A print version of the sidewalk poetry.
Much of the afternoon was also spent in collaboration with smaller groups as people worked together to synthesize their ideas about what home or shelter meant to them. Participants were given sticks, tape, cardboard and clay to build their visions, and the creations were even more spectacular this time. With two more “Maker’s Spaces” in the coming days, it will be fascinating to see what more will happen!
Click the following link to listen to an audio package featuring Michael Swaine and other participants at the first Maker’s Space session: https://soundcloud.com/crisisandcreativity/makers-space-1 (the audio clip was compiled by Kylan Rice).
Participants creating a collaborative version of “shelter.”

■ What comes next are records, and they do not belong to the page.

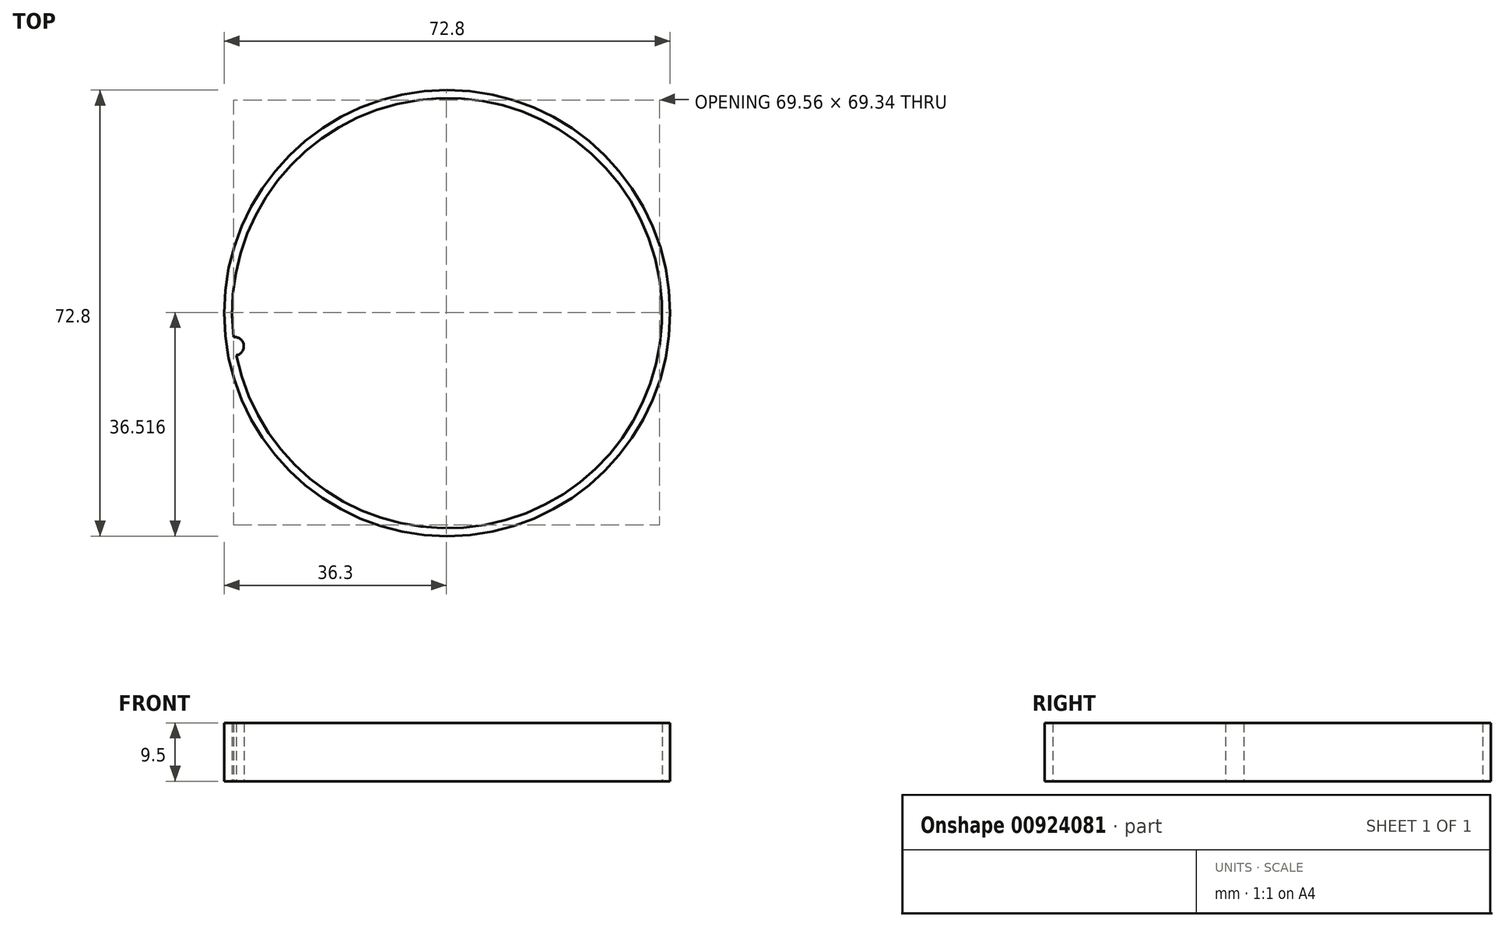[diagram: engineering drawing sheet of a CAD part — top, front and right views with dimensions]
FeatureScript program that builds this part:
annotation { "Feature Type Name" : "Feature", "Feature Type Description" : "" }
export const myFeature = defineFeature(function(context is Context, id is Id, definition is map)
    precondition{}
    {
        {
            var Q0;
            Q0=qCreatedBy(makeId("Top.planeOp"),FACE);
            var sketch = newSketch(context, id + "F0", { "sketchPlane" : qUnion([Q0])});
            skArc(sketch, "E0", {"start": v(-34.42, -6.89) * mm, "mid": v(34.68, 5.41) * mm, "end": v(-34.88, -3.93) * mm});
            skCircle(sketch, "E1", {"center": v(0, 0) * mm, "radius": 36.4 * mm});
            skArc(sketch, "E2", {"start": v(-34.42, -6.89) * mm, "mid": v(-33.2, -5.18) * mm, "end": v(-34.88, -3.93) * mm});
            skSolve(sketch);
        }
        {
            var Q0;
            Q0=makeQuery(id+"F0.imprint","IMPRINT",FACE,{"disambiguationData":[TD([[makeQuery(id+"F0.imprint","IMPRINT",EDGE,{"derivedFrom":sQuery(id+"F0.wireOp",EDGE,"E0")}),-1.0]])]});
            extrude(context, id + "F1", {"entities" : qUnion([Q0]), "depth" : 9.5 * mm, "offsetDistance" : 25 * mm});
        }
    });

The day ended with a poetry reading by Brenda Hillman in the Morgan Library Courtyard. Brenda is the author of nine collections of poetry: White Dress, Fortress, Death Tractates, Bright Existence, Loose Sugar, Cascadia, Pieces of Air in the Epic, Practical Water, and Seasonal Works with Letters on Fire. Hillman read poems from her “Air,” “Water,” and “Fire” books and also some poems that were inspired by her activism. Part of Hillman’s activism included attending sessions of Congress and doing things to make the senators and representatives uncomfortable as a way to bring attention to the unjust wars in Iraq and Afghanistan. Although she has lost much faith in our legislative system and no longer makes these excursions to the capitol, she does use “moaning” as another form of protest. (Yes, moaning). For instance, she publicly moans every time she fills her gas tank as a way to make people uncomfortable and to make them think about their choices.
Brenda Hillman reading her poetry.
Hillman’s poetry was lyrically charged, inspiring, and simultaneously sad and humorous. More than anything, she offered a very interesting perspective on creative approaches to a society in crisis, and it was the perfect way to wrap up the first day of the symposium.